At Croftburn Farm, flocks of sheep and herds of cattle graze in wide green pastures on either side of Route 3, just outside of the Town of Culpeper—so the farm offers local residents both pastoral views and healthy, quality meats.
The animals are raised humanely in open fields, without the use of hormones or animal by-products, and the final products are all natural, without fillers or additives. Meg Campbell, the farmer, says that her customers can taste the difference, compared to factory farmed meat. People tell her that Croftburn’s meat tastes the way they remember from when they were kids, that a hamburger really tastes like a hamburger.
“The quality of the meat sells itself,” she says. “It’s real food.”
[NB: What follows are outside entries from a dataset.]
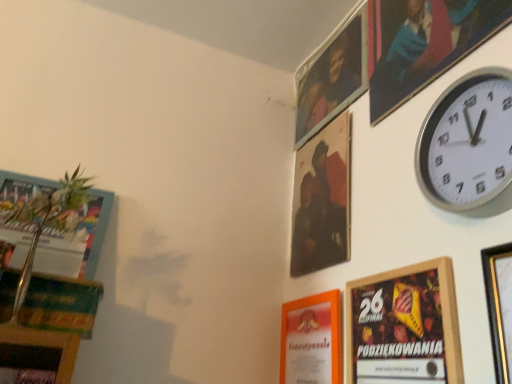
Question: Is wooden picture frame at upper right, the fourth picture frame positioned from the back, taller or shorter than orange paper at lower center, the 4th picture frame from the front?

Choices:
 (A) short
 (B) tall

Answer: (A)

Question: Is wooden picture frame at upper right, the fourth picture frame positioned from the back, wider or thinner than orange paper at lower center, the 4th picture frame from the front?

Choices:
 (A) thin
 (B) wide

Answer: (A)

Question: Estimate the real-world distances between objects in this image. Which object is closer to the silver metallic wall clock at upper right?

Choices:
 (A) metallic silver picture frame at upper right, which is the first picture frame from back to front
 (B) wooden framed poster at lower right, which appears as the 5th picture frame when viewed from the back
 (C) orange paper at lower center, the 4th picture frame from the front
 (D) wooden picture frame at upper right, which appears as the 3th picture frame when viewed from the front
 (E) matte black portrait at upper center, which is counted as the fifth picture frame, starting from the front

Answer: (D)

Question: Based on their relative distances, which object is nearer to the wooden picture frame at upper right, which appears as the 3th picture frame when viewed from the front?

Choices:
 (A) silver metallic wall clock at upper right
 (B) gold metallic picture frame at upper right, which is the 6th picture frame from back to front
 (C) orange paper at lower center, placed as the 3th picture frame when sorted from back to front
 (D) wooden framed poster at lower right, which appears as the 5th picture frame when viewed from the back
 (E) matte black portrait at upper center, which is counted as the fifth picture frame, starting from the front

Answer: (A)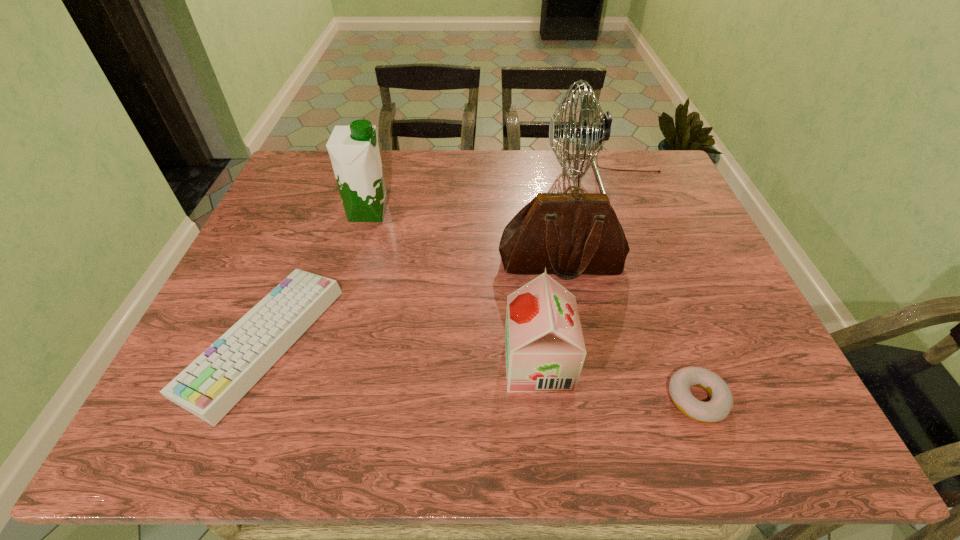
Locate an element on the screen. The width and height of the screenshot is (960, 540). vacant space situated 0.140m on the front-facing side of the fan is located at coordinates pos(500,178).

This screenshot has height=540, width=960. I want to click on vacant space located on the front-facing side of the farther soya milk, so click(x=475, y=212).

The height and width of the screenshot is (540, 960). Identify the location of blank area located on the back of the shoulder bag. (546, 181).

This screenshot has width=960, height=540. I want to click on free space located 0.120m with the cap open on the right soya milk, so click(x=446, y=363).

At what (x,y) coordinates should I click in order to perform the action: click on blank space located 0.220m with the cap open on the right soya milk. Please return your answer as a coordinate pair (x, y). The image size is (960, 540). Looking at the image, I should click on [x=397, y=363].

This screenshot has width=960, height=540. What are the coordinates of `vacant space positioned with the cap open on the right soya milk` in the screenshot? It's located at (407, 363).

Image resolution: width=960 pixels, height=540 pixels. Identify the location of vacant space located 0.350m on the right of the fifth tallest object. (494, 341).

I want to click on free space located on the left of the shortest object, so click(552, 399).

Find the location of a particular element. The height and width of the screenshot is (540, 960). object located at the far edge is located at coordinates (600, 131).

Find the location of a particular element. The width and height of the screenshot is (960, 540). computer keyboard at the near edge is located at coordinates (214, 382).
Customers can purchase the meat, as well as other foods from local farms, at Croftburn Market, which Meg’s son Andrew recently opened on Braggs Corner Road Bradford Road, just off Route 29.
The Campbells aim to provide good, healthy food at a price that people can afford. While they can’t match the prices of mainstream grocery stores, Meg says, that comparison doesn’t account for the hidden costs of cheap food, in lost flavor and health impacts. “Everybody should be entitled to high-quality food at a fair price,” she says. “And they should have access to local food, so there is more of a connection between the farm and the producer and the consumer.”
People choose to live in Culpeper because of its bucolic, rural setting, she points out. A strong local food movement helps to keep the landscape that way. “People need to invest in buying local, so the local farmers can stay here and continue to farm, so they can take the pleasure of living in a rural place.”